Thanks everyone for your ideas and thanks for the pics Jerry! Those photos are AMAZING!!!  Wish we lived near a beach. Nothing like that in STL. Guess i'll just take her to a muddy river. That should make for some decent pics.
I really like the barrel idea with the dress on fire as she is walking away. Will have to find a barrel though. The hard part is trying to find all of these things! 
Another photo i really want to take is of her at a junkyard of some sort with a VERY old , beat up , rusted truck. Not sure if you have to have permission to access something like that. I dont even know that i have one anywhere around me. Hmmmmm


----------



## JerryPH (Aug 27, 2009)

i Kandi Photography said:


> Thanks everyone for your ideas and thanks for the pics Jerry! Those photos are AMAZING!!!

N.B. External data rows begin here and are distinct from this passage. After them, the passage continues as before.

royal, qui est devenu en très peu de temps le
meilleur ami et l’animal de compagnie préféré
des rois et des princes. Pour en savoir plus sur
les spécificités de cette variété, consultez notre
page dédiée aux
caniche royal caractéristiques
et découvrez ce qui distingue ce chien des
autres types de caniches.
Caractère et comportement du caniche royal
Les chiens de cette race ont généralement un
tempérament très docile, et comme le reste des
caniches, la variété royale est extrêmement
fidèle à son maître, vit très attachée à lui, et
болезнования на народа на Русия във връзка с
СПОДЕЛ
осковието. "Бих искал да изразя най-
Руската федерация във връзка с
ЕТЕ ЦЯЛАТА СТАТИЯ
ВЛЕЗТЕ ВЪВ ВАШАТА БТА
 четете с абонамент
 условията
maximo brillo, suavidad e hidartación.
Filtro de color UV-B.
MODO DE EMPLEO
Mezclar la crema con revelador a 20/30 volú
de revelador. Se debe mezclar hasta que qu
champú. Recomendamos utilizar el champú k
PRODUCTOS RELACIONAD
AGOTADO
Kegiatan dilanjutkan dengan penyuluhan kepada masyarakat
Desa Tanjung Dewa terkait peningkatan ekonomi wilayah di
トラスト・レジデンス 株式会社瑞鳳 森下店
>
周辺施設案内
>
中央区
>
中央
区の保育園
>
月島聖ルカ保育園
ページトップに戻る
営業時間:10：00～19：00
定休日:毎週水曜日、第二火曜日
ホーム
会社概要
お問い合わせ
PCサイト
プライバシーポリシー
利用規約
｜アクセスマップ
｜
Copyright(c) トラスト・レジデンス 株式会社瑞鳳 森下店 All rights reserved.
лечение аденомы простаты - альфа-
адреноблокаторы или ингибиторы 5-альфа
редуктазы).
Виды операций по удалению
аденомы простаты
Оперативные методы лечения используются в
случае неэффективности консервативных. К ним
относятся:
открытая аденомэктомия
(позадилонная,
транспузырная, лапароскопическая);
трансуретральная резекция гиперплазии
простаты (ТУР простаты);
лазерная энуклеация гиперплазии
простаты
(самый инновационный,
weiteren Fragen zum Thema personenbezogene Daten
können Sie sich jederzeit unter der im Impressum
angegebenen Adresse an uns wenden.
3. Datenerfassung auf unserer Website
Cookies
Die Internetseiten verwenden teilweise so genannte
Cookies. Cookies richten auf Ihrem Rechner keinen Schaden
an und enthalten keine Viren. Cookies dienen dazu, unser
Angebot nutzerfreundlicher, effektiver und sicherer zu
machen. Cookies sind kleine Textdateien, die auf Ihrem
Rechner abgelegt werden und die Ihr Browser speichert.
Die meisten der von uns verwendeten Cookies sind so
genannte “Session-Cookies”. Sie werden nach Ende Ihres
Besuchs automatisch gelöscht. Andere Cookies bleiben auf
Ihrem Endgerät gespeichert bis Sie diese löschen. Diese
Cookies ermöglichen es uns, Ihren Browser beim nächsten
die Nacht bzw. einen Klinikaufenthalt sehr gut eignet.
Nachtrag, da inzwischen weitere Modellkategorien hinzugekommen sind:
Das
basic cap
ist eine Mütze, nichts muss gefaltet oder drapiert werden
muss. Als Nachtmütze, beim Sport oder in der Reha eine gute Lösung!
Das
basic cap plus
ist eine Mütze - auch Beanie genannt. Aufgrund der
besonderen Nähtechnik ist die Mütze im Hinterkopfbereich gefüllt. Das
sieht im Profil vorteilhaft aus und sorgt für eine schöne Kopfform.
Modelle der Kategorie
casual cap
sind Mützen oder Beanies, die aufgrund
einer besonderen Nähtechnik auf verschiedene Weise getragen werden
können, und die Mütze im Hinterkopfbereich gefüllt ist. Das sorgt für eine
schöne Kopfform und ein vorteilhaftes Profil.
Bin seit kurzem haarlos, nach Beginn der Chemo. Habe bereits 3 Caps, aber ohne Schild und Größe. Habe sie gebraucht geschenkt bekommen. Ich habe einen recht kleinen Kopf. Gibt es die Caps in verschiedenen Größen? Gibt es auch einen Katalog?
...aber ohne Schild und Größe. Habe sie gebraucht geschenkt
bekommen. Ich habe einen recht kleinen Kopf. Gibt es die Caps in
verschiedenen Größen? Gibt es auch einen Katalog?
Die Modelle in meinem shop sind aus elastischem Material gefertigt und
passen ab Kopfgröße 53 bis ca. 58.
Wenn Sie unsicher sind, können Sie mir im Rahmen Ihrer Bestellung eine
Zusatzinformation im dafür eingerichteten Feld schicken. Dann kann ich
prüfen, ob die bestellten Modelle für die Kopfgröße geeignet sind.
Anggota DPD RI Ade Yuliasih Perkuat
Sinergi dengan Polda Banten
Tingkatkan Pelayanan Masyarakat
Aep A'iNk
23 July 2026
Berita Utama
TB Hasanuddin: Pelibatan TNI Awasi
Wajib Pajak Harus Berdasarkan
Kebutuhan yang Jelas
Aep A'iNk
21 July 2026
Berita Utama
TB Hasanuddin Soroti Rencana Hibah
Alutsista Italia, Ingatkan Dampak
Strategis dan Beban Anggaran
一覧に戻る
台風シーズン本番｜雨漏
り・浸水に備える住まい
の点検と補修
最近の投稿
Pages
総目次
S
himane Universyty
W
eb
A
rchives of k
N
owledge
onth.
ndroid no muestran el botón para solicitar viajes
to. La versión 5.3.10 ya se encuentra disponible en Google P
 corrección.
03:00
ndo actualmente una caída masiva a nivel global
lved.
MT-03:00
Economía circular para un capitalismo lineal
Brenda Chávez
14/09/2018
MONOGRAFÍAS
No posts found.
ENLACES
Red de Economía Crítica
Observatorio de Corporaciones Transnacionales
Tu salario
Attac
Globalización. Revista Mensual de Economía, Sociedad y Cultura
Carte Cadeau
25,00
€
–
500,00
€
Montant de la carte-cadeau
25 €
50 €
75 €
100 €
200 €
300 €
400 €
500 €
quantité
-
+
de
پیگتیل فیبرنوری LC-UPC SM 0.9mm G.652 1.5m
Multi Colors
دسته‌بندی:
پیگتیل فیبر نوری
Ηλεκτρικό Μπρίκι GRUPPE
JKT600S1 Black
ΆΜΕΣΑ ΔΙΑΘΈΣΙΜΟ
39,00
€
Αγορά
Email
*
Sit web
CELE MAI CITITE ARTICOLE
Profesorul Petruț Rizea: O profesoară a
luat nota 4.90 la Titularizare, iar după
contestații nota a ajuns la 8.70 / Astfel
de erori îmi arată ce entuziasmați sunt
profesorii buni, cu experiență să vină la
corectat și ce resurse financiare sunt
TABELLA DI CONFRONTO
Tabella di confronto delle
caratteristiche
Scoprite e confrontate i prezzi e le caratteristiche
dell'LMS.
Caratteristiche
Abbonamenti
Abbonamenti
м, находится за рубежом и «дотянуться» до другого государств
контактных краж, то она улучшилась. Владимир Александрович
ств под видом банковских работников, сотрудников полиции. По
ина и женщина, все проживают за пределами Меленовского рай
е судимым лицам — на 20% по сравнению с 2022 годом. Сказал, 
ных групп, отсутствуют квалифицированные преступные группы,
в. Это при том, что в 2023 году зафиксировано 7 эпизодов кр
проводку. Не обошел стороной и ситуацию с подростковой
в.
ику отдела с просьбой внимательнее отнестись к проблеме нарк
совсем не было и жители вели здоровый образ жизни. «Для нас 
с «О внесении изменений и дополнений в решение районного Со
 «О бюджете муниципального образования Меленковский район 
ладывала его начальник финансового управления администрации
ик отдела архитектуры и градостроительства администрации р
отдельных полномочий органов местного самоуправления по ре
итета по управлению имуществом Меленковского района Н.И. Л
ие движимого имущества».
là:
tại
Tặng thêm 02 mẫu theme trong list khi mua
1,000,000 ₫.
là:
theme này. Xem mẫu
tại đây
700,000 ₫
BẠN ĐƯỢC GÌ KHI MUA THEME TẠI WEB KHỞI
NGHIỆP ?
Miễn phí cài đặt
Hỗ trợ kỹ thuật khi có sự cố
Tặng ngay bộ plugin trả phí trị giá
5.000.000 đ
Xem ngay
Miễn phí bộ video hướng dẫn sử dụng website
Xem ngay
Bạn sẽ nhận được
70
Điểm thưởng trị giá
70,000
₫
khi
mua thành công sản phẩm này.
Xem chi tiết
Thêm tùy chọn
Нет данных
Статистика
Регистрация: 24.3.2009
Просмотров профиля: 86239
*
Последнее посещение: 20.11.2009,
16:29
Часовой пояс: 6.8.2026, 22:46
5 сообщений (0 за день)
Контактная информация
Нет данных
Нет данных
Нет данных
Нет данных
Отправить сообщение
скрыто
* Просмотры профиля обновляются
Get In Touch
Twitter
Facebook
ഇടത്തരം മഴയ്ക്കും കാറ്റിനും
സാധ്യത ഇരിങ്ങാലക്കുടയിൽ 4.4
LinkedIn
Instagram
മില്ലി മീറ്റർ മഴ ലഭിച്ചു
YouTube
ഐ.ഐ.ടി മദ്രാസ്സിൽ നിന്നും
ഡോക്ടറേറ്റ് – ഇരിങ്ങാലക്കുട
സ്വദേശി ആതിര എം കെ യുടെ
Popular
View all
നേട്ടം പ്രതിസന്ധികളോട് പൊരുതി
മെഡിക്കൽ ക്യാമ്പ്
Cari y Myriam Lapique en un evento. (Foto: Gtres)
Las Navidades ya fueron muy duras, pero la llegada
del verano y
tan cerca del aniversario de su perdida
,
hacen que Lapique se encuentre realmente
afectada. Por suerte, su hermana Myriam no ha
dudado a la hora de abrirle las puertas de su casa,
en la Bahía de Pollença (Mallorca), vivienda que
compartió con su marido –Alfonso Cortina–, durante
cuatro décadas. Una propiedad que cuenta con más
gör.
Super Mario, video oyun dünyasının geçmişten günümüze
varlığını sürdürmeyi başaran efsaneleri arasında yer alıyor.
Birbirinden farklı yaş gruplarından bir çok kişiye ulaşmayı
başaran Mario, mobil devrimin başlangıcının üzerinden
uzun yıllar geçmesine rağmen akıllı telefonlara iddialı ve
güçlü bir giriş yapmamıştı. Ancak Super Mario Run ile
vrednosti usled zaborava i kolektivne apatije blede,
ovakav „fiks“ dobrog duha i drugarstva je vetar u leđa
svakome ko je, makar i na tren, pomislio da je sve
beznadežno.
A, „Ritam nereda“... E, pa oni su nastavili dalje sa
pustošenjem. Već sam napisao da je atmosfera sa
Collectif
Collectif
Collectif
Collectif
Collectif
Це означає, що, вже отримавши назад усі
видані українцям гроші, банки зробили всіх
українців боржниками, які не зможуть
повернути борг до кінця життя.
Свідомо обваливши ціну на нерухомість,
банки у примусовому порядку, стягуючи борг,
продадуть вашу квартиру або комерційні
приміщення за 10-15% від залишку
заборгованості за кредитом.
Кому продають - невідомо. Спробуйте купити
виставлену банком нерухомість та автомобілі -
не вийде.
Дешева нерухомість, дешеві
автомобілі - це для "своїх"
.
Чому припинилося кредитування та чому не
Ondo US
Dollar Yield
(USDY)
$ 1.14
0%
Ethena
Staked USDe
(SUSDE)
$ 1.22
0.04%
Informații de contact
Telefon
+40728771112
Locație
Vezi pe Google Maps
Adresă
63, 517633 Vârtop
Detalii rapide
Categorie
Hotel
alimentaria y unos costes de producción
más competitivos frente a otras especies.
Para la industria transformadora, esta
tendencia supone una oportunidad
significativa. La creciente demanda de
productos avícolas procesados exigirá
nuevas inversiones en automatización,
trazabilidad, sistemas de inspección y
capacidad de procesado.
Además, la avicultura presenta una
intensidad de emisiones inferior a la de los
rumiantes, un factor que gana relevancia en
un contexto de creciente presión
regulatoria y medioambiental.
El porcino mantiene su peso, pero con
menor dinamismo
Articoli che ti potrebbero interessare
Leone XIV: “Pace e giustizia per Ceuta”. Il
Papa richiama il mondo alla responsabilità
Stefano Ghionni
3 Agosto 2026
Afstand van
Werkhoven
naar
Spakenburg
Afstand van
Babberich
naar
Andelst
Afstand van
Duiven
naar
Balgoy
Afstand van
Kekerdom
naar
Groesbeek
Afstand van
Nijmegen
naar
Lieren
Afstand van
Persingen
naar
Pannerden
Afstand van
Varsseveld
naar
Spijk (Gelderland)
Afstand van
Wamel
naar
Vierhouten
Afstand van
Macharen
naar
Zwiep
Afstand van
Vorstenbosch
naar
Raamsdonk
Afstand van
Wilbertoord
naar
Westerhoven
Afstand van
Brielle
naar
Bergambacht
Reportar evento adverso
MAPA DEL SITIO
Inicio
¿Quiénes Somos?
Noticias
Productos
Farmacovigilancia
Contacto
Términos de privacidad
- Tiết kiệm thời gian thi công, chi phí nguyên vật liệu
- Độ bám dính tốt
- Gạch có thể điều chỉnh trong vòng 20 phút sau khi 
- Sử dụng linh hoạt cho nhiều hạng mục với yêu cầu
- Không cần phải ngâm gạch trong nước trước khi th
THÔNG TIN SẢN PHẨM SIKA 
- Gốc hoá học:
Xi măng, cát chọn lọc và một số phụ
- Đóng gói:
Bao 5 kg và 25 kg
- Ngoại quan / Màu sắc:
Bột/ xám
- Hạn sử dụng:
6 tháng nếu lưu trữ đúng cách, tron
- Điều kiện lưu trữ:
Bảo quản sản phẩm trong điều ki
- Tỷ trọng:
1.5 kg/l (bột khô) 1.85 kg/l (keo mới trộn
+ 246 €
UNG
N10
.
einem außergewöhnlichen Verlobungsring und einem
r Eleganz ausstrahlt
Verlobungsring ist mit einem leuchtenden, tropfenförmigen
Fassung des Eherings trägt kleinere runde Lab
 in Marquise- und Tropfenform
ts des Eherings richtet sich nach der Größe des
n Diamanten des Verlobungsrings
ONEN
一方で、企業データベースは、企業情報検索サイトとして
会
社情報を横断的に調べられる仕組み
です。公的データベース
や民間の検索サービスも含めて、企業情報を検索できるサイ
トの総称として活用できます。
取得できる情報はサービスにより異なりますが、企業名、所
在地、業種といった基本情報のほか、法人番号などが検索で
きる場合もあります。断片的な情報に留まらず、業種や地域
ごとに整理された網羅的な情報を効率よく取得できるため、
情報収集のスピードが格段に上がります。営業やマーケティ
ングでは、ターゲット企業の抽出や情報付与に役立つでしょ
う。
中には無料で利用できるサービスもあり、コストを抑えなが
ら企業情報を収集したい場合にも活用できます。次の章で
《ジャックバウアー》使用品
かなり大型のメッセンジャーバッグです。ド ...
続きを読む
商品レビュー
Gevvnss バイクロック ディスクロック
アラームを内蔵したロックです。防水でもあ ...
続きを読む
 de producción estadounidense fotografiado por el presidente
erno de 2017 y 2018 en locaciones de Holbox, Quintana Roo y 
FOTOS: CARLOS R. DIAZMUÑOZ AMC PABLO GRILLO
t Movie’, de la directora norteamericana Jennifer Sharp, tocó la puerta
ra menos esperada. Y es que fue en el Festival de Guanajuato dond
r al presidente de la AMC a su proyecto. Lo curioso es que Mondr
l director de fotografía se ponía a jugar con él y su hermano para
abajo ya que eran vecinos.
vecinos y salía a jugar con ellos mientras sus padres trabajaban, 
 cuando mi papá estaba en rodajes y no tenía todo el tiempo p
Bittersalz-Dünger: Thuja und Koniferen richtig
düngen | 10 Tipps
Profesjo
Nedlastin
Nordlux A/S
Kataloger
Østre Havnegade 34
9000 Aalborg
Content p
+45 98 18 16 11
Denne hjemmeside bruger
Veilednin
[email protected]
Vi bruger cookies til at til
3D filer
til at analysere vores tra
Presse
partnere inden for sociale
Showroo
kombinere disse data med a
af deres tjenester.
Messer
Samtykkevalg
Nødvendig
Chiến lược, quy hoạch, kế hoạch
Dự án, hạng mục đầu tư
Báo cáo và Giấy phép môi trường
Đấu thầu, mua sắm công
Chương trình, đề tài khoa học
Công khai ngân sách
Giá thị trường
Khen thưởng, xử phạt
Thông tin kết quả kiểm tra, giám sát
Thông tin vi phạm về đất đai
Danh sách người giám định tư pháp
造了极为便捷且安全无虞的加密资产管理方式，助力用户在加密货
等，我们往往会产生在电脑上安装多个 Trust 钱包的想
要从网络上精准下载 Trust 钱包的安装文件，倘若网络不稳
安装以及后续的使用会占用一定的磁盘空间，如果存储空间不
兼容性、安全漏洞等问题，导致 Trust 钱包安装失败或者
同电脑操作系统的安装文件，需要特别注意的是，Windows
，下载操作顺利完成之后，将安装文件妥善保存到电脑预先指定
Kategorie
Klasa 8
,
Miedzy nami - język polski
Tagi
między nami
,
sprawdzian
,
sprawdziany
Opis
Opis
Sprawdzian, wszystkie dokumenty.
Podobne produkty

Thank-you... I have an awesome mentor and good friend. 



i Kandi Photography said:


> Another photo i really want to take is of her at a junkyard of some sort with a VERY old , beat up , rusted truck. Not sure if you have to have permission to access something like that. I dont even know that i have one anywhere around me. Hmmmmm


If you go a day or 2 in advance and look around a few junkyards, I am sure that if you ask, they will give you permission to shoot.  Also often one can find an abandoned car in a field or barn.. just a thought.

I am not fond of the idea of the dress burning in a barrel... you cannot see it's full length  burning... however,  hang that dress on a hanger and from a tripod with a boom arm (NOT a tree that could catch fire!), and that becomes a more viable solution where you can see it burning full length... however, be 101% sure she wants to do this, then plan 3 times, shoot once, shoot fast and shoot many.  There are no second chances.  This situation presents LOTS of possibilities, but play it safe, have an A-B-C fire extinguisher handy and don't use things like gas or what not.  You want a dress on fire, not explosions.



Good luck!


----------